#### WHAT TO WORK ON:
Write out all of the data exactly as it appears.

#### DATA TO PROCESS:
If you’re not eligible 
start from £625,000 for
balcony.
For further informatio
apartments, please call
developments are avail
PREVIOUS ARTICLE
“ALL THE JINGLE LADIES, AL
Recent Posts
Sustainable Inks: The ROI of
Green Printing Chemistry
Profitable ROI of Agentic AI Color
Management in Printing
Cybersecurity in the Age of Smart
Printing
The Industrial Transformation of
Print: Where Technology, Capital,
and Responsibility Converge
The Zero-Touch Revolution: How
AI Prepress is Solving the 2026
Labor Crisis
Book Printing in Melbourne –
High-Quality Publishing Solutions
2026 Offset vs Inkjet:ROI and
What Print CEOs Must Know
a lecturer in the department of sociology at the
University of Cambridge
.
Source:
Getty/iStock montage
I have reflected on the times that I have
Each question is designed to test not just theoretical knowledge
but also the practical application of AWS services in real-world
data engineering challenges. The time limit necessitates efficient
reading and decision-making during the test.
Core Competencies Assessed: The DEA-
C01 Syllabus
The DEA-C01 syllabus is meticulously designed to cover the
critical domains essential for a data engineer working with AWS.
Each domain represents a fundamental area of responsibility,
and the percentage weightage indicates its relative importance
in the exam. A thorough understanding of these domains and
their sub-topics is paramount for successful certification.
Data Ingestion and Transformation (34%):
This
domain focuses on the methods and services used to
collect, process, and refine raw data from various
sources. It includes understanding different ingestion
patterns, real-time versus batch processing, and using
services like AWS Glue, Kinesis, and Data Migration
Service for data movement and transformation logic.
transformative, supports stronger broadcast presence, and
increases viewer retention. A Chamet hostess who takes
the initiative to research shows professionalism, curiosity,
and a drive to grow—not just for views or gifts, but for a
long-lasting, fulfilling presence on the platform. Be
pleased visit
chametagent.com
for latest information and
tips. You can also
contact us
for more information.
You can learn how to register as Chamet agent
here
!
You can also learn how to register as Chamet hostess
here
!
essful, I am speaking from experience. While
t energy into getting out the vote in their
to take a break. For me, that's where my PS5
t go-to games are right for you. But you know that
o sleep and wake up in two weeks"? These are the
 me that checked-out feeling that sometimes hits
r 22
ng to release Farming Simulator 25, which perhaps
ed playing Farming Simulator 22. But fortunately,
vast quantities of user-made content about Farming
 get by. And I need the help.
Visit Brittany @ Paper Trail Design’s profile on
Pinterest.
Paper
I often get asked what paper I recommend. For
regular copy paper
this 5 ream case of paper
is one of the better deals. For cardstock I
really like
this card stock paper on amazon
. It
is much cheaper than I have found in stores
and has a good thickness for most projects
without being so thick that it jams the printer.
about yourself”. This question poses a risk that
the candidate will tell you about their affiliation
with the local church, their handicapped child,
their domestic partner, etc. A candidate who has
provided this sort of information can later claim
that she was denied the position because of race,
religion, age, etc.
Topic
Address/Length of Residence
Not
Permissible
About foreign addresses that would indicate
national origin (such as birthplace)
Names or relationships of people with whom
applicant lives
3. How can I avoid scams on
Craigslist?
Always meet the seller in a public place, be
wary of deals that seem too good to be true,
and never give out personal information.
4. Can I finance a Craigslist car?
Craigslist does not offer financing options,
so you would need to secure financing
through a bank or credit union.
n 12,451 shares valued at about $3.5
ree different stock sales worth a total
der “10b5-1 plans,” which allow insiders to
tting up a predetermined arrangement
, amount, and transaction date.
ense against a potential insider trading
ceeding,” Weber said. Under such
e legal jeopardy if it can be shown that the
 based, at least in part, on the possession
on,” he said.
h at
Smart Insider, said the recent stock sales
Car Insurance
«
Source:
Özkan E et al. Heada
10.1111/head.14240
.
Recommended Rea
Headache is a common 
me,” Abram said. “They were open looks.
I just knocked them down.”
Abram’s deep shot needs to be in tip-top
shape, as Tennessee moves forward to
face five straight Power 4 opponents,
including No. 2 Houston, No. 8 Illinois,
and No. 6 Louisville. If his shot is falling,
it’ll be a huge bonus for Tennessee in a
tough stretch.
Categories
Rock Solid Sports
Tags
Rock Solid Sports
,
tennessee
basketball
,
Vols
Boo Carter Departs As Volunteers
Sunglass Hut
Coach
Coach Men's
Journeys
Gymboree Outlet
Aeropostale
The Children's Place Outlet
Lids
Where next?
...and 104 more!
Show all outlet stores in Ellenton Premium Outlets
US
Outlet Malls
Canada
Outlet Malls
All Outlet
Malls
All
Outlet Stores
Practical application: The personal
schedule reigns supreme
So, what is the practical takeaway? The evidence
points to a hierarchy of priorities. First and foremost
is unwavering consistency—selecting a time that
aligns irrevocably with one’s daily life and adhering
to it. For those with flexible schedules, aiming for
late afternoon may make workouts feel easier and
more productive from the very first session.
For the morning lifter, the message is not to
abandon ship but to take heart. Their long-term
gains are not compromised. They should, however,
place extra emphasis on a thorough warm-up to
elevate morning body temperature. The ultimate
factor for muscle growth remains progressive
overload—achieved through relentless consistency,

#### YOUR SOLUTION:
If you’re not eligible 
start from £625,000 for
balcony.
For further informatio
apartments, please call
developments are avail
PREVIOUS ARTICLE
“ALL THE JINGLE LADIES, AL
Recent Posts
Sustainable Inks: The ROI of
Green Printing Chemistry
Profitable ROI of Agentic AI Color
Management in Printing
Cybersecurity in the Age of Smart
Printing
The Industrial Transformation of
Print: Where Technology, Capital,
and Responsibility Converge
The Zero-Touch Revolution: How
AI Prepress is Solving the 2026
Labor Crisis
Book Printing in Melbourne –
High-Quality Publishing Solutions
2026 Offset vs Inkjet:ROI and
What Print CEOs Must Know
a lecturer in the department of sociology at the
University of Cambridge
.
Source:
Getty/iStock montage
I have reflected on the times that I have
Each question is designed to test not just theoretical knowledge
but also the practical application of AWS services in real-world
data engineering challenges. The time limit necessitates efficient
reading and decision-making during the test.
Core Competencies Assessed: The DEA-
C01 Syllabus
The DEA-C01 syllabus is meticulously designed to cover the
critical domains essential for a data engineer working with AWS.
Each domain represents a fundamental area of responsibility,
and the percentage weightage indicates its relative importance
in the exam. A thorough understanding of these domains and
their sub-topics is paramount for successful certification.
Data Ingestion and Transformation (34%):
This
domain focuses on the methods and services used to
collect, process, and refine raw data from various
sources. It includes understanding different ingestion
patterns, real-time versus batch processing, and using
services like AWS Glue, Kinesis, and Data Migration
Service for data movement and transformation logic.
transformative, supports stronger broadcast presence, and
increases viewer retention. A Chamet hostess who takes
the initiative to research shows professionalism, curiosity,
and a drive to grow—not just for views or gifts, but for a
long-lasting, fulfilling presence on the platform. Be
pleased visit
chametagent.com
for latest information and
tips. You can also
contact us
for more information.
You can learn how to register as Chamet agent
here
!
You can also learn how to register as Chamet hostess
here
!
essful, I am speaking from experience. While
t energy into getting out the vote in their
to take a break. For me, that's where my PS5
t go-to games are right for you. But you know that
o sleep and wake up in two weeks"? These are the
 me that checked-out feeling that sometimes hits
r 22
ng to release Farming Simulator 25, which perhaps
ed playing Farming Simulator 22. But fortunately,
vast quantities of user-made content about Farming
 get by. And I need the help.
Visit Brittany @ Paper Trail Design’s profile on
Pinterest.
Paper
I often get asked what paper I recommend. For
regular copy paper
this 5 ream case of paper
is one of the better deals. For cardstock I
really like
this card stock paper on amazon
. It
is much cheaper than I have found in stores
and has a good thickness for most projects
without being so thick that it jams the printer.
about yourself”. This question poses a risk that
the candidate will tell you about their affiliation
with the local church, their handicapped child,
their domestic partner, etc. A candidate who has
provided this sort of information can later claim
that she was denied the position because of race,
religion, age, etc.
Topic
Address/Length of Residence
Not
Permissible
About foreign addresses that would indicate
national origin (such as birthplace)
Names or relationships of people with whom
applicant lives
3. How can I avoid scams on
Craigslist?
Always meet the seller in a public place, be
wary of deals that seem too good to be true,
and never give out personal information.
4. Can I finance a Craigslist car?
Craigslist does not offer financing options,
so you would need to secure financing
through a bank or credit union.
n 12,451 shares valued at about $3.5
ree different stock sales worth a total
der “10b5-1 plans,” which allow insiders to
tting up a predetermined arrangement
, amount, and transaction date.
ense against a potential insider trading
ceeding,” Weber said. Under such
e legal jeopardy if it can be shown that the
 based, at least in part, on the possession
on,” he said.
h at
Smart Insider, said the recent stock sales
Car Insurance
«
Source:
Özkan E et al. Heada
10.1111/head.14240
.
Recommended Rea
Headache is a common 
me,” Abram said. “They were open looks.
I just knocked them down.”
Abram’s deep shot needs to be in tip-top
shape, as Tennessee moves forward to
face five straight Power 4 opponents,
including No. 2 Houston, No. 8 Illinois,
and No. 6 Louisville. If his shot is falling,
it’ll be a huge bonus for Tennessee in a
tough stretch.
Categories
Rock Solid Sports
Tags
Rock Solid Sports
,
tennessee
basketball
,
Vols
Boo Carter Departs As Volunteers
Sunglass Hut
Coach
Coach Men's
Journeys
Gymboree Outlet
Aeropostale
The Children's Place Outlet
Lids
Where next?
...and 104 more!
Show all outlet stores in Ellenton Premium Outlets
US
Outlet Malls
Canada
Outlet Malls
All Outlet
Malls
All
Outlet Stores
Practical application: The personal
schedule reigns supreme
So, what is the practical takeaway? The evidence
points to a hierarchy of priorities. First and foremost
is unwavering consistency—selecting a time that
aligns irrevocably with one’s daily life and adhering
to it. For those with flexible schedules, aiming for
late afternoon may make workouts feel easier and
more productive from the very first session.
For the morning lifter, the message is not to
abandon ship but to take heart. Their long-term
gains are not compromised. They should, however,
place extra emphasis on a thorough warm-up to
elevate morning body temperature. The ultimate
factor for muscle growth remains progressive
overload—achieved through relentless consistency,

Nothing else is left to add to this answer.